Our results presented in Table 3 show that in the case of lidocaine hydrochloride, the content of this substance in the examined combined pharmaceutical preparation in comparison with the value given by manufacturer is 98.4%, that is consistent with that recommended by Polish and United States Pharmacopoeias. The lidocaine hydrochloride content in injection solutions according to both Pharmacopoeias should be in the range from 95% to 115% of the declared value.

Summarizing the results obtained in this study, it can be said that the validation process of an analytical method including the TLC-densitometric method developed in this work is a very powerful tool, necessary in quantitative determination of hydrocortisone acetate amount not only in simple pharmaceutical formulations but in combined dosage forms like, for example, injection solution too (5 mL ampoule). Because the validation report indicates that the developed method fulfills the validation criteria of an analytical method designated for quantity control of pharmaceutical formulations in terms of specificity, linearity, limit of detection, limit of quantification, precision, accuracy, and robustness, it can be suggested that the TLC-densitometric method, mentioned in this study, is suitable for the routine analysis of hydrocortisone acetate and lidocaine hydrochloride in quantity control laboratories. Moreover, the results of our TLC-method are comparable with those obtained by the use of RP-HPLC method [16]. Thus, it can be concluded that this method can be used as a substitute method for the accurate assay of the hydrocortisone acetate and lidocaine hydrochloride in combined formulations in form of injection solutions, for example, in situation when HPLC or GC is not affordable in laboratory.

4. Conclusions

The work highlights that an important advantage of developed TLC-densitometric method is that it can be successfully applied to determination of individual components of analyzed preparation such as hydrocortisone acetate and lidocaine hydrochloride, respectively, in combined dosage forms. The chromatographic plates precoated with silica gel 60F254 and a mixture of chloroform + acetone + ammonia (25%) in volume composition 8 : 2 : 0.1 as mobile phase resulted in compact bands and symmetric peaks of lidocaine hydrochloride and also hydrocortisone acetate. UV densitometry was performed in absorbance mode at 200 nm and 250 nm. Under these optimum conditions, complete separation of both bioactive substances and related substances to hydrocortisone acetate, namely, hydrocortisone, prednisolone, and cortisone acetate, are observed.
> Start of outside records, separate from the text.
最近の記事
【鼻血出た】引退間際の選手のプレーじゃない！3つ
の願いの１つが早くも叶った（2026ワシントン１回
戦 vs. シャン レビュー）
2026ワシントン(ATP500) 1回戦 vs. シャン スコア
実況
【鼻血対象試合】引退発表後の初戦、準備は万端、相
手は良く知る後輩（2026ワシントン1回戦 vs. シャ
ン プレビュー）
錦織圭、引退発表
The studies indicated that none of the excipients presented above interfered with the proposed assay method. This aspect of TLC-densitometric analysis is of great interest as it offers possibilities for the assay of hydrocortisone acetate and lidocaine hydrochloride in a combined dosage formulation like injection solution.

The validation performed in accordance with ICH guidelines and with Ferenczi-Fodor and Nagy-Turák papers of the developed TLC-densitometry in terms of specificity, range, linearity, accuracy, precision, detection limit, quantification limit, and robustness indicates that the elaborated method realizes the criterion of the linearity in required range of hydrocortisone acetate and lidocaine hydrochloride concentrations. The results of hydrocortisone acetate and lidocaine hydrochloride obtained from examined commercial product compared with the value given by manufacturer are consistent with those which are recommended by Polish and United States Pharmacopoeias. It could be said that the NP-TLC-densitometric method is a new suitable method for the routine analysis of hydrocortisone acetate and lidocaine hydrochloride in quantity control laboratories.

Conflict of Interests

The authors have no conflict of interest or no financial gains in mentioning the company names or trademarks.

Acknowledgment

This research was financed by the Medical University of Silesia as part of statutory research project KNW-1-013/N/3/0.